Elazığ Hapishanesi’nde 17 aydan beridir tutuklu bulunan oğlu Fadıl ile ilgili de konuşan anne Şenyaşar, oğlunun derhal serbest bırakılmasını isteyerek şunları dile getirdi: “Oğlumu yaklaşık bir buçuk yıldır tek kişilik bir odada tutuyorlar. Oğlumu bir an önce bıraksınlar. Kimsenin ifadesini almadan sadece kamera kayıtlarına bakmaları bile yeterlidir gerçeği ulaşmaları için.” Hastanedeki vahşetten sonra doktor ve hemşirelerin bile gördüklerinden etkilenerek istifa ettiklerini vurgulayan anne Şenyaşar, ‘Oradaki polislere ‘Kocamı öldürdüler, bir şey yapın’ dememe rağmen yerlerinden kımıldamadılar. Oğlum Adil’e 18 farklı silahtan mermi isabet etmişti. Oğlum yerde ölü iken bile o katillerden biri diğerine ‘Sen de bir tane sık da için soğusun’ diyor. Adalet nerede?’ dedi.
‘Katiller ellerini kollarını sallayarak geziyor’

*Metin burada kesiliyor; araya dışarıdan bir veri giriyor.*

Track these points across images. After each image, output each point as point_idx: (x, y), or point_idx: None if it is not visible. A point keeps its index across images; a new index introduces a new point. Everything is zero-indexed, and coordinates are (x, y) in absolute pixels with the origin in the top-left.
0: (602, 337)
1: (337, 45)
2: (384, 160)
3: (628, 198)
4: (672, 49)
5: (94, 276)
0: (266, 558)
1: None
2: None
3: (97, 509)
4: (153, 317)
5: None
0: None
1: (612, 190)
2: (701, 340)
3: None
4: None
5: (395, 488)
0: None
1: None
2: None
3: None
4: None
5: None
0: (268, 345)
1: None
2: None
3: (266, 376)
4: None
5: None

Katliamın yaşandığı gün kendisi de yaralanan ve hastanede ikinci bir saldırıya maruz kalan Ferit Şenyaşar ise, ‘AKP milletvekili Yıldız’ın, Suruç’ta bir olay yapacağını herkes biliyordu ve kurban olarak da bizi seçtiler. İş yerimize girdiğinde her vekil adayı gibi ‘Bir sorununuz, sıkıntımız var mı?’ diye soruyor. Abim de ‘Bu karşıda duran köylünüz ve akrabalarınız sokaktan geçen insanları rahatsız ediyorlar. Onlara bunu yapmamalarını söyleyin’ diyor. Burada kesinlikle bir oy tartışması yaşanmıyor. Tartışma bu şekilde başlıyor ve Yıldız sesini çıkarmadan dışarı çıktığı esnada saldırı emrini veriyor. Kendisi çıktıktan sonra akrabaları bize saldırmaya başladı.’ ifadelerini kullandı. Kardeş Şenyaşar sözlerine şöyle devam etti: “Asıl katliam iş yerimizde değil, Suruç Devlet Hastanesi’nde yapılıyor. Babamın ve kardeşlerimin otopsi raporlarını biz okuyamadık. Dünya görse ayağa kalkar. Bu bir insanlık suçudur. Olay üzerinden 15 ay geçtikten sonra Urfa adliyesine gidip, 3 insanımızın katledildiğini ve karşı taraftan tek bir tutuklunun bile olmadığını söyledik. Adliye önünde 2 gün boyunca oturma eylemi yaptık. O eylemimizden sonra bir kişiyi, 50 kişilik bir grup getirip adliyeye teslim ettiler. O bir kişinin bizim için hiçbir önemi yok. Olayın en büyük kısmı devlet hastanesinde gerçekleşti. Bu katliamı yapan herkes Suruç’ta ellerini kollarını sallayarak geziyorlar. Olay üzerinden yaklaşık bir buçuk yıl geçmesine rağmen davada hiçbir gelişme yok. Şu anda Urfa adliyesinden hiçbir beklentimiz yok. Verdikleri sözleri tutmamalarının tek nedeni de karşı tarafın AKP milletvekili olmasıdır. Biz de başta Diyarbakır barosu olmak üzere bölgedeki diğer barolarla da görüşüp bize destek olmalarını isteyeceğiz.” dedi.